DST made some legitimately lucrative investments for Usmanov. He reportedly made $1 billion on the $200 million he invested in Facebook. The Russian companies that DST invested his money in also did quite well, but that was only half the point. The other half was to give the Kremlin a way to control these new and very influential companies, to make sure there was a receptive person there when the Kremlin called with a demand.

“What is DST? DST is the main government internet company,” said one Russian tech executive, who wished to remain anonymous for fear of government reprisals, when I put this question to him in 2010. He was not the only one. In the tech community, another Russian executive told me at the time, “Usmanov”—and, by extension, DST—“is interpreted as a person who, on the Kremlin’s instructions, buys up various Russian [internet] properties.” Interviews with other prominent players in the booming Russian tech sector—local executives as well as Western investors—revealed that this was the near-unanimous understanding of DST’s role in the Russian tech marketplace; people’s equally unanimous reluctance to go on the record showed the sincerity of their belief. According to these insiders, DST’s links to the Kremlin, though close, were less than transparent. “It’s just not clear who, exactly, they represent and so not everybody wants to have them as an investor,” said one American investor I interviewed in 2010.
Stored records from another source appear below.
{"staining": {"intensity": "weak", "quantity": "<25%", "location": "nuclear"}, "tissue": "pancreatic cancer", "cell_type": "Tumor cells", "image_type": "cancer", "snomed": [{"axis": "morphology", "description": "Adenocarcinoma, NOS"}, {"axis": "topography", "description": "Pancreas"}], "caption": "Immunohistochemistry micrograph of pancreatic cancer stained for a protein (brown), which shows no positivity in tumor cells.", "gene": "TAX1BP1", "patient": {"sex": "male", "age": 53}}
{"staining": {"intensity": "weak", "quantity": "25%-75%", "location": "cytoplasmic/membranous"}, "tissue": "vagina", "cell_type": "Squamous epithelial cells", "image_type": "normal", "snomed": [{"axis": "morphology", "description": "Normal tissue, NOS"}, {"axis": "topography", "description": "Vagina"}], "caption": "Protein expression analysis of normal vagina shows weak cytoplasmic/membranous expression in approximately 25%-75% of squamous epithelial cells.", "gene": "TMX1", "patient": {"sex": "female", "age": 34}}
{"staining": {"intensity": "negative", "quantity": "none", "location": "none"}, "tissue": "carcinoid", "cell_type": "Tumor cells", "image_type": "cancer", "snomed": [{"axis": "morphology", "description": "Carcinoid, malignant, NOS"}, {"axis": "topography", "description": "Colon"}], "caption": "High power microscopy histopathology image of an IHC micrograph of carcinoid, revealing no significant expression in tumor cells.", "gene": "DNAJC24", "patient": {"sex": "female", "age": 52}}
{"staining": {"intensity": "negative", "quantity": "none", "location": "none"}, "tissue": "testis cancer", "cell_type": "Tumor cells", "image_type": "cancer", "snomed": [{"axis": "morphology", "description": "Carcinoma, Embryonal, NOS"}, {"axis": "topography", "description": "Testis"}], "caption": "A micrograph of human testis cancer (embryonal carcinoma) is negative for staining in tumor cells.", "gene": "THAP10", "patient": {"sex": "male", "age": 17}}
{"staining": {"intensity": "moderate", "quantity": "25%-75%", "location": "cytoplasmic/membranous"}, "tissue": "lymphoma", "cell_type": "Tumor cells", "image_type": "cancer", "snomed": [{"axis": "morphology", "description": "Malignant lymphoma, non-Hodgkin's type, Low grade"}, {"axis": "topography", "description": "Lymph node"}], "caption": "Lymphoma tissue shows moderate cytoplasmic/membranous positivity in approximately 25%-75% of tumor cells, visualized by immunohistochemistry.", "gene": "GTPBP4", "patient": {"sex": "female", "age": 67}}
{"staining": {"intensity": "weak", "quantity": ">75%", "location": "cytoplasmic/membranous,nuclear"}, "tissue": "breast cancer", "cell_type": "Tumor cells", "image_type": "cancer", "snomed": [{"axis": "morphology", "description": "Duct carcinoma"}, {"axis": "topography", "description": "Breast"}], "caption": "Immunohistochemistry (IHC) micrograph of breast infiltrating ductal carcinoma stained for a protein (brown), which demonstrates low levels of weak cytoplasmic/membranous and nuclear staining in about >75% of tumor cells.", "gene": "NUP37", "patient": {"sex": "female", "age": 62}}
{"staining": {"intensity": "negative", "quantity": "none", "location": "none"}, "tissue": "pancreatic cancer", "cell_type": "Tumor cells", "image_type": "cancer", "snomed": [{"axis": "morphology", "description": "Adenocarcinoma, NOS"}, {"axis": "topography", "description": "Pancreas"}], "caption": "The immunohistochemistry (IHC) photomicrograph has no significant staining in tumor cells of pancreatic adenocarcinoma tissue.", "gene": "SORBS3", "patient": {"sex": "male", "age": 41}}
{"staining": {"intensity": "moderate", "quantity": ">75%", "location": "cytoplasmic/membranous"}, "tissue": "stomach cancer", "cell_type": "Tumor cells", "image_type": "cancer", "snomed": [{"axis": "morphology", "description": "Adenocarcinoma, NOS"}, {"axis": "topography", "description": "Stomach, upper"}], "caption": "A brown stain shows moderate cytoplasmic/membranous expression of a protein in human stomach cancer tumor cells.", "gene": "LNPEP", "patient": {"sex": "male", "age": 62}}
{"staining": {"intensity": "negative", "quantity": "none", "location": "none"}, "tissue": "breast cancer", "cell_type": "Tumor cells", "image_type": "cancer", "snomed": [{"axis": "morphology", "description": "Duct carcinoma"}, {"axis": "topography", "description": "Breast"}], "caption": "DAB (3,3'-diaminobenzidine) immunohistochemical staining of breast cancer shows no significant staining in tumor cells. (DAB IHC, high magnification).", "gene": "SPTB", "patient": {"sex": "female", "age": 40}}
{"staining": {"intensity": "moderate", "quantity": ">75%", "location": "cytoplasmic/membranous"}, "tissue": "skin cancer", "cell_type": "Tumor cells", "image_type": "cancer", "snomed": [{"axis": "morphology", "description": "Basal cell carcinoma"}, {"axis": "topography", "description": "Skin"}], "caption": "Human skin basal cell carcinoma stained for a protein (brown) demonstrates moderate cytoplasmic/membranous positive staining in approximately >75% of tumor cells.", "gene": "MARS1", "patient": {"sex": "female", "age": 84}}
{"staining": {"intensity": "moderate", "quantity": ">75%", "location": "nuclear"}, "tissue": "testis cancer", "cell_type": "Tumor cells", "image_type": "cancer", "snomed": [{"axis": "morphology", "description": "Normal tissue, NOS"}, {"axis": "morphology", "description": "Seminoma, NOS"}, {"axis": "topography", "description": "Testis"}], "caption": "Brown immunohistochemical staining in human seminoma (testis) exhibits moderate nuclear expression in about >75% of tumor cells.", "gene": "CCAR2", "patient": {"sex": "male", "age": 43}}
But it wasn’t that DST operated purely at the Kremlin’s behest. In 2009, it was rare to find a Russian businessman who would buy an unprofitable business for the Kremlin’s sake—nor would the Kremlin ask him to. (This was before the days when an oligarch would be “asked” to build an Olympic stadium at Sochi or a bridge to Crimea at a massive loss for the sake of the glory of the state.) This was the age of the Kremlin and all its attendant power structures making money wherever and however they could. The web was an objectively attractive investment. At the time, the internet audience in Russia was growing faster than anywhere in Europe, and Russians were spending more hours on social media than any other nationality. “We don’t have a single unprofitable company in our portfolio,” DST partner Verdi Israelian told me then. Facebook and Zynga’s audiences were also growing rapidly, and investing in popular Silicon Valley companies made good business—as well as PR—sense. The Russian elite was integrating its money into Western markets and their children were settling there. Investing in popular Western companies, moreover, put distance between them and the way they earned their money in the often bloody privatization battles of the 1990s.For its part, the Russian government was starting to recognize the strategic value of the internet and wanted to establish some measure of control over such an influential space. Until Medvedev became the titular president, Vladimir Putin was preoccupied with reestablishing Russia’s stature abroad and drowning in revenues from oil and raw materials at home, and he largely ignored vibrant world of the Russian web, particularly its blog-like centerpiece, LiveJournal.